Wisconsin roads, bridges among worst in country

CAPITOL NEWSLETTER
Matt Pommer • Wisconsin Newspaper Association

A good friend who lives in suburban Milwaukee recently reported there were potholes on her neighborhood streets. She added that she blamed President Obama for the situation.

Cynics might blame conservative talk-radio personalities. They regularly lay the blame for American problems, both real and perceived, on the White House doorstep. Or perhaps her local government officials are using Obama’s name to sooth annoyed residents in the Milwaukee suburb. The suburb returns strong Republican pluralities at each election.

Don’t blame her. Republicans have no other choice than to blame Obama. He is the only major Democratic official in sight. Republicans have majorities in both houses of Congress and both houses of the Wisconsin Legislature. The governor is a Republican and conservatives even control the Wisconsin Supreme Court.

It’s easy to understand why a solid Republican would surely think the problem resides with Obama.

The truth is we are the problem. We want good roads, highways, and bridges. But we’d rather not pay any more to accomplish those goals.

Accounting shifts and borrowing are widely used when it comes to road issues, including the local government role in filling potholes.

In October, the League of Wisconsin Municipalities called on Gov. Scott Walker and the Legislature “to enact an adequate, equitable and sustainable transportation funding system” that met both state and local needs. Republican legislative leaders have prodded and implored Walker to present a solution – beyond just borrowing – to meet transportation needs.

The League’s resolution cited a report by the Local Government Institute that the Wisconsin system of roads and bridges is below average. Less than half the pavement is rated “good” in terms of smoothness. Thirty-five states, including three neighboring states, have roads and bridges in better condition than Wisconsin.
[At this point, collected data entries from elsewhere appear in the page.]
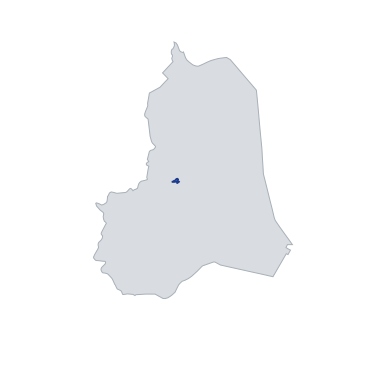 Al-Risafa, Baghdad, Iraq shown in context, rotated 224°
{"feature_id": "34846034B3571197787035", "entity_name": "Al-Risafa", "entity_type": "district", "adm_level": 2, "iso_a3": "IRQ", "parent_name": "Iraq", "parent_adm1": "Baghdad", "projection": "natural_earth1", "projection_center": [44.486, 33.326], "detail": "fine", "context": "in_parent", "style": "filled", "palette": "blue", "viewbox_px": 384, "rotation_deg": 224, "n_neighbors": 0, "source": "geoboundaries", "source_scale": "gbopen_adm2", "svg_char_len": 3985}
<svg xmlns="http://www.w3.org/2000/svg" viewBox="0 0 384 384"><g transform="rotate(224 192 192)"><path d="M161.1,77.9L163.4,77.3L167.7,73.8L170.2,70.5L170.9,70.2L173.2,71.3L174.7,71.6L178.4,70.3L180.6,71.0L182.4,71.8L183.4,71.9L188.4,73.9L189.6,74.2L192.1,74.4L195.9,74.5L198.3,73.2L200.0,71.9L201.3,71.9L202.4,72.3L203.4,72.8L204.2,73.8L204.6,75.2L204.5,79.6L204.8,80.7L205.5,81.6L206.4,81.7L207.4,80.8L209.2,79.4L211.4,77.8L213.0,76.4L214.0,75.9L215.5,76.0L216.9,76.2L217.7,76.9L217.7,77.1L218.5,79.2L220.5,86.9L221.6,87.9L222.8,88.7L223.7,89.9L224.1,91.1L224.0,92.8L224.0,94.9L224.5,96.5L225.3,97.7L225.9,98.4L226.9,98.4L228.2,98.7L229.0,99.9L231.6,108.7L231.8,109.9L232.9,110.3L234.7,110.1L236.6,111.0L238.6,112.4L240.4,115.1L241.7,115.6L245.6,115.2L250.9,115.6L253.4,117.0L253.2,117.8L251.3,118.8L247.9,119.9L246.9,121.8L246.3,124.3L246.4,125.7L247.3,127.2L249.7,130.2L249.8,131.3L250.3,132.8L250.7,133.9L250.2,135.9L248.0,137.3L245.2,138.8L239.5,145.5L239.0,147.0L239.1,151.0L238.5,152.1L236.7,152.1L235.3,151.9L235.2,153.3L234.3,155.1L233.8,156.8L235.9,160.6L236.3,162.6L236.0,164.5L234.0,167.6L232.8,169.8L233.1,170.3L234.7,171.1L239.5,178.1L241.0,180.6L243.0,179.9L243.8,180.0L244.4,180.4L244.7,181.2L244.7,182.3L244.2,183.8L246.8,184.5L247.7,186.1L250.8,191.5L250.7,193.1L249.2,195.7L249.2,197.4L249.5,199.0L250.0,199.5L254.5,199.7L256.3,200.3L261.0,203.1L266.2,207.4L270.5,210.9L274.2,213.9L278.1,213.7L279.2,214.2L280.2,215.2L281.4,217.6L283.6,223.2L285.6,225.0L288.6,229.5L291.4,233.6L289.6,239.3L287.8,245.2L287.9,252.8L287.9,256.9L291.7,257.1L295.9,257.2L296.0,262.1L296.1,267.0L296.2,272.6L297.4,272.9L299.4,274.1L300.2,275.9L301.3,276.9L302.6,277.0L303.8,277.9L305.1,279.5L305.5,280.8L305.2,281.6L305.5,283.1L306.4,285.2L307.5,286.2L309.1,287.4L306.9,288.1L304.5,287.6L299.3,285.1L297.7,285.0L295.5,286.0L295.4,286.8L290.0,284.1L288.0,283.5L287.3,283.4L284.2,283.5L279.8,284.0L277.2,285.1L275.4,286.3L274.6,287.4L274.3,288.1L272.9,291.5L271.3,295.9L269.6,299.9L266.3,305.5L264.5,308.0L260.6,312.8L256.4,313.8L246.6,312.9L235.7,311.8L224.8,310.8L216.7,310.0L216.1,309.7L208.1,302.9L201.8,297.5L194.0,290.7L186.0,283.8L177.8,276.8L171.9,271.8L164.8,265.2L158.3,259.3L153.2,254.6L146.6,250.5L141.5,247.3L134.0,242.6L128.1,238.9L122.9,235.7L115.1,230.7L112.5,229.4L104.3,227.7L96.6,226.3L88.6,224.9L83.2,223.9L86.8,220.4L85.8,217.3L83.2,217.9L80.8,218.6L79.5,213.7L81.3,213.1L79.7,206.7L78.1,200.2L76.5,193.8L74.9,187.3L81.7,183.2L86.8,180.1L93.9,175.7L100.8,171.5L107.3,167.5L114.5,163.1L120.9,159.2L126.8,157.6L128.0,156.4L130.7,151.0L133.0,146.4L133.2,145.3L133.2,138.8L133.7,131.2L134.5,127.1L135.8,123.5L137.1,120.9L137.2,118.4L137.1,115.9L135.9,112.1L134.6,108.2L134.8,104.4L135.1,102.4L135.9,99.1L137.3,96.7L138.8,95.3L144.3,93.8L147.6,92.9L152.0,88.7L154.6,86.2L158.2,82.2L160.9,79.3L161.1,78.3L161.1,77.9Z" fill="#d9dde1" stroke="#a8b0b8" stroke-width="1"/><path d="M208.6,188.3L209.0,188.6L209.3,188.9L209.4,189.1L209.5,189.3L209.5,189.6L209.2,189.6L208.9,189.6L208.7,189.6L208.3,189.8L208.3,190.0L208.4,190.3L208.4,190.5L208.5,190.5L208.9,190.5L209.3,190.3L209.6,190.2L209.8,190.1L209.9,189.9L210.0,189.8L210.4,189.9L210.4,190.2L210.4,190.6L210.4,191.0L210.5,191.4L210.6,191.5L211.0,191.5L211.4,191.6L211.6,191.6L211.8,191.5L212.0,191.3L212.0,191.2L212.2,190.9L211.9,190.5L212.0,190.3L212.1,190.2L212.2,190.4L212.2,190.5L212.3,190.5L212.4,190.3L212.4,190.1L212.4,189.9L212.4,189.6L212.4,189.4L212.3,189.1L212.3,188.8L212.3,188.6L212.3,188.3L212.3,188.2L212.5,187.9L212.6,187.6L212.8,187.6L212.9,187.3L212.9,187.1L212.9,186.9L213.0,186.6L213.1,186.4L213.0,186.2L213.3,186.0L213.4,185.9L213.3,185.7L213.2,185.7L213.2,185.8L212.9,185.9L212.8,185.7L212.7,185.8L212.6,186.0L212.2,186.3L211.9,186.6L211.5,187.0L211.4,187.2L211.3,187.3L211.2,187.4L211.1,187.5L210.9,187.9L210.8,188.1L210.5,188.3L210.4,188.5L210.2,188.5L209.9,188.6L209.7,188.7L209.5,188.4L209.2,188.1L208.9,188.0L208.7,188.2L208.6,188.3Z" fill="#3b82f6" stroke="#1e3a8a" stroke-width="1.5"/></g></svg>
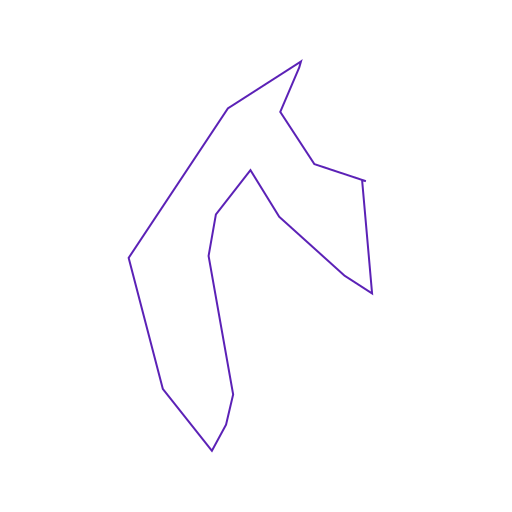 the Municipality of Tivat, rotated 196°
{"feature_id": "MNE-1518", "entity_name": "Tivat", "entity_type": "Municipality", "adm_level": 1, "iso_a3": "MNE", "parent_name": "Montenegro", "parent_adm1": "", "projection": "robinson", "projection_center": [18.687, 42.417], "detail": "fine", "context": "isolated", "style": "outline", "palette": "violet", "viewbox_px": 512, "rotation_deg": 196, "n_neighbors": 0, "source": "natural_earth", "source_scale": "10m", "svg_char_len": 427}
<svg xmlns="http://www.w3.org/2000/svg" viewBox="0 0 512 512"><g transform="rotate(196 256 256)"><path d="M266.4,455.4L266.4,449.2L272.4,401.2L225.2,360.4L171.0,358.2L174.9,358.1L156.2,309.5L134.1,252.0L165.5,261.5L244.5,300.1L285.0,337.0L306.0,284.9L301.6,243.0L239.8,116.6L238.3,85.6L244.7,56.6L245.0,56.8L308.9,102.5L377.9,219.1L323.7,390.2L266.8,454.9L266.4,455.4Z" fill="none" stroke="#5b21b6" stroke-width="2"/></g></svg>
“The situation is significantly worse in Wisconsin’s 15 urbanized areas, where only 15 percent of urban streets are rated ‘good’ while just half are considered ‘acceptable,’” the League said in its resolution calling for help.

Local governments, the people in charge of fixing most street potholes, rely significantly on state assistance. “The percentage of local government related costs that the state reimburses municipalities has steadily declined, shifting ever more of the cost onto property taxpayers,’’ the League noted.

Critics have suggested the state has focused on major highway projects at the expense of help for filling neighborhood potholes.

While Wisconsin awaits Walker’s plan, attention will be focused on the new five-year, $286 billion federal transportation budget which was hammered out after Thanksgiving by congressional conferees. The document runs more than 1,300 pages so it will take some time for individual states to grasp.

A spokesman for the International Bridge, Tunnel and Turnpike Association, a trade association, said the new U.S. budget plan will provide more flexibility for states to consider implementing tolls on interstate highways which had been partially built with federal assistance.

Public opinion polls regularly show significant support for imposing tolls on major roads and bridges.

That may reflect most people do their driving on local streets going to work or getting children to school. The over-the-road trips that could involve toll roads may be popular for various holidays, but the mileage for most would be less than the daily driving.

Early in December gasoline was priced below $2 in some Wisconsin localities. That might seem an opening for a gas tax increase to help pay for things like aid to local governments to repair potholes.